An early poster for Qayamat se Qayamat Tak (released on April 29th, 1988) boldly proclaimed the tagline: Love..The Crime of The Century! Although stated ironically, it was still a peculiar way to advertise a musical love story. But it couldn't have been such a surprise either. After the 60’s, ideas of unbridled love became less fashionable, while the 70's was about vigilante heroes meting out social justice. By the 80’s, romance in Hindi cinema began to look dated. All of this sobered the imagination of the youth; love was losing its transcendence.
But now, it was the tail end of the century and love on the screen was in need of a revival. Liberalization was knocking on the door. American brands influenced fashion, music and movies; the youth was restless to assert its own needs over family and societal concerns; there was a buzz in the air.
Enter Nasir Hussain: maverick movie maker of runaway romantic hits such as Dil Deke Dekho (1959), Teesri Manzil (1966) and Yaadon ki Baaraat (1973). Hussain was desperate to bounce back following an unsuccessful string of films. Already a legend of the industry and now approaching the end of his career, he was willing to take a gamble for his next blockbuster, open to a wholly new approach. All he knew was that he wished to launch a new movie starring his nephew, who, until now, had assisted him in a few films. The nephew was, of course, Aamir Khan, a little over 20 at that time . Hussain had written a script for a film titled Nafrat ke Waris, but given his health, knew that he couldn't withstand the pressures of directing it himself; and, in a move that turned out to be pivotal, passed on the director mantle to his son Mansoor (Khan), who had never got behind the camera to make a theatrical movie.

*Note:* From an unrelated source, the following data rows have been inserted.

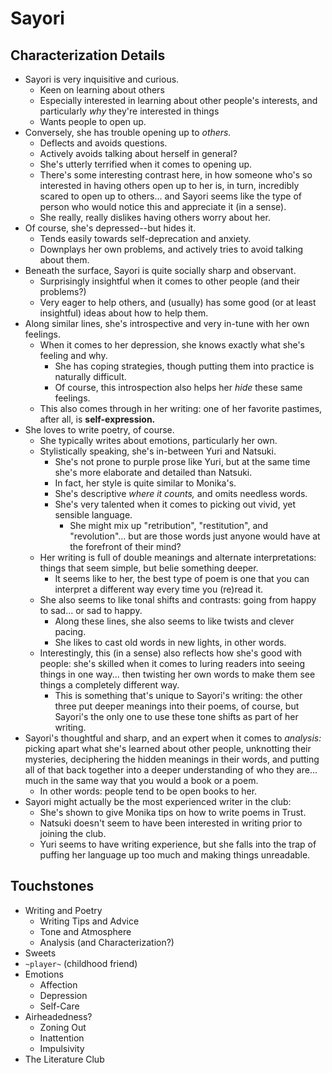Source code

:# Sayori

## Characterization Details

- Sayori is very inquisitive and curious.
  - Keen on learning about others
  - Especially interested in learning about other people's interests, and particularly *why* they're interested in things
  - Wants people to open up.
- Conversely, she has trouble opening up to *others.*
  - Deflects and avoids questions.
  - Actively avoids talking about herself in general?
  - She's utterly terrified when it comes to opening up.
  - There's some interesting contrast here, in how someone who's so interested in having others open up to her is, in turn, incredibly scared to open up to others... and Sayori seems like the type of person who would notice this and appreciate it (in a sense).
  - She really, really dislikes having others worry about her.
- Of course, she's depressed--but hides it.
  - Tends easily towards self-deprecation and anxiety.
  - Downplays her own problems, and actively tries to avoid talking about them.
- Beneath the surface, Sayori is quite socially sharp and observant.
  - Surprisingly insightful when it comes to other people (and their problems?)
  - Very eager to help others, and (usually) has some good (or at least insightful) ideas about how to help them.
- Along similar lines, she's introspective and very in-tune with her own feelings.
  - When it comes to her depression, she knows exactly what she's feeling and why.
    - She has coping strategies, though putting them into practice is naturally difficult.
    - Of course, this introspection also helps her *hide* these same feelings.
  - This also comes through in her writing: one of her favorite pastimes, after all, is **self-expression.**
- She loves to write poetry, of course.
  - She typically writes about emotions, particularly her own.
  - Stylistically speaking, she's in-between Yuri and Natsuki.
    - She's not prone to purple prose like Yuri, but at the same time she's more elaborate and detailed than Natsuki.
    - In fact, her style is quite similar to Monika's.
    - She's descriptive *where it counts,* and omits needless words.
    - She's very talented when it comes to picking out vivid, yet sensible language.
      - She might mix up "retribution", "restitution", and "revolution"... but are those words just anyone would have at the forefront of their mind?
  - Her writing is full of double meanings and alternate interpretations: things that seem simple, but belie something deeper.
    - It seems like to her, the best type of poem is one that you can interpret a different way every time you (re)read it.
  - She also seems to like tonal shifts and contrasts: going from happy to sad... or sad to happy.
    - Along these lines, she also seems to like twists and clever pacing.
    - She likes to cast old words in new lights, in other words.
  - Interestingly, this (in a sense) also reflects how she's good with people: she's skilled when it comes to luring readers into seeing things in one way... then twisting her own words to make them see things a completely different way.
    - This is something that's unique to Sayori's writing: the other three put deeper meanings into their poems, of course, but Sayori's the only one to use these tone shifts as part of her writing.
- Sayori's thoughtful and sharp, and an expert when it comes to *analysis:* picking apart what she's learned about other people, unknotting their mysteries, deciphering the hidden meanings in their words, and putting all of that back together into a deeper understanding of who they are... much in the same way that you would a book or a poem.
  - In other words: people tend to be open books to her.
- Sayori might actually be the most experienced writer in the club:
  - She's shown to give Monika tips on how to write poems in Trust.
  - Natsuki doesn't seem to have been interested in writing prior to joining the club.
  - Yuri seems to have writing experience, but she falls into the trap of puffing her language up too much and making things unreadable.

## Touchstones

- Writing and Poetry
  - Writing Tips and Advice
  - Tone and Atmosphere
  - Analysis (and Characterization?)
- Sweets
- `~player~` (childhood friend)
- Emotions
  - Affection
  - Depression
  - Self-Care
- Airheadedness?
  - Zoning Out
  - Inattention
  - Impulsivity
- The Literature Club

Mansoor Khan had a tough act to balance. While working on a script by his father, he had to find his own voice (and team). Following the example of Raj Kapoor’s hugely successful experiment with Bobby (and paving the way for a certain Adi Chopra making DDLJ), he found a way to re imagine the old Shakespearean tale of lovers caught between generational family rivalry: by making use of his own style and sensibility. Himself in his late twenties and well familiar with the American coming-of -age movies of the time, Mansoor Khan began with a script containing dialogues written in Hindi-Urdu style, and turned it into a movie that overflowed with youthfulness, saturated colors and enduring music- a la John Hughes.

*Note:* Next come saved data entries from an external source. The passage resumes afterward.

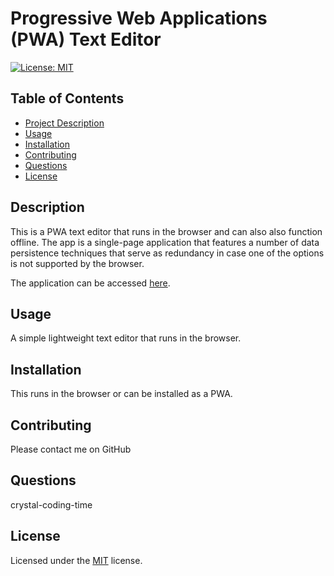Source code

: 
# Progressive Web Applications (PWA) Text Editor

[![License: MIT](https://img.shields.io/badge/License-MIT-yellow.svg)](https://opensource.org/licenses/MIT)
    
## Table of Contents
- [Project Description](#Description)
- [Usage](#Usage)
- [Installation](#Installation)
- [Contributing](#Contributing)
- [Questions](#Questions)
- [License](#License)

## Description
This is a PWA text editor that runs in the browser and can also also function offline. The app is a single-page application that features a number of data persistence techniques that serve as redundancy in case one of the options is not supported by the browser. 

The application can be accessed [here](https://agile-reaches-04962.herokuapp.com/).

## Usage
A simple lightweight text editor that runs in the browser.

## Installation
This runs in the browser or can be installed as a PWA.

## Contributing
Please contact me on GitHub

## Questions
crystal-coding-time

## License
Licensed under the [MIT](https://choosealicense.com/licenses/mit/) license.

But the biggest change that Mansoor Khan brought in had to do with the film’s ending. Nasir Hussain’s original script, following the trope of mainstream Hindi movies, had resolved the conflict of the eloped lovers through mutual acceptance by the warring families; in other words, “a happy ending”. But Mansoor Khan simply could not accept such a simplistic resolution. Plus, it wasn’t in keeping with the great love tragedies of yore. Hussain felt that the audience would not accept the tragic fate of the lovers and leave the theater despairing. But his director-son would have none of it. He had restructured the script with the tragic end in mind and was determined to keep it that way. Only in order to pacify his father’s growing anxiety, he shot an alternate ending for the film, much to the surprise of the cast on location.
And that made all the difference. Qayamat se Qayamat Tak, as it now came to be called, was not only a story of love, but as much about death- love’s eternal, invisible companion. Seen with the tragic end in mind, details in the film acquire richness as they foreshadow the inevitable fate of the lovers: Like when a young Raj (Amir Khan) sings at his college farewell party: “Magar ye toh, koi na jaane..ke meri manzil hain kahaan” (Who really knows where my destiny lies), or later, when he refuses to accept the photographs clicked by Rashmi (Juhi Chawla) saying: “Doobte hue suraj ke saath kheenchi hui tasveer paas rakhne se aadmi mar jata hai” (One hastens death by keeping photographs taken at sunsets) ; or how the golden sunsets, like death itself, remain an ever-present witness to their lives- from the fateful moment they first see each other, to the very end, as their bloodied bodies lie in embrace.
“Life always says Yes and No simultaneously. Death is the true Yea-sayer. It stands before eternity and says only: Yes”, wrote Rilke. 35 years after its release, it is absurd to imagine QSQT with a happy ending. That would be anti-climatic in the dullest of ways- losing all its poetic, rebellious qualities. Death does not separate the lovers, it unites them. Far from despair, it brings an odd sense of release. QSQT brought back the primacy of romantic love in Hindi cinema in all its youthful madness, its fleeting intensity and in the wilful befriending of death.
Love may have been the crime of the 20th century. Which is why we are so wary of falling into its grips during the 21st. But we don't always have to be so careful. In times of shifting realities, it may be the most human of all actions, one that can’t fully be narrowed down by the language of machines. The time may have come for another revival of the Hindi movie romance. There is new buzz in the air.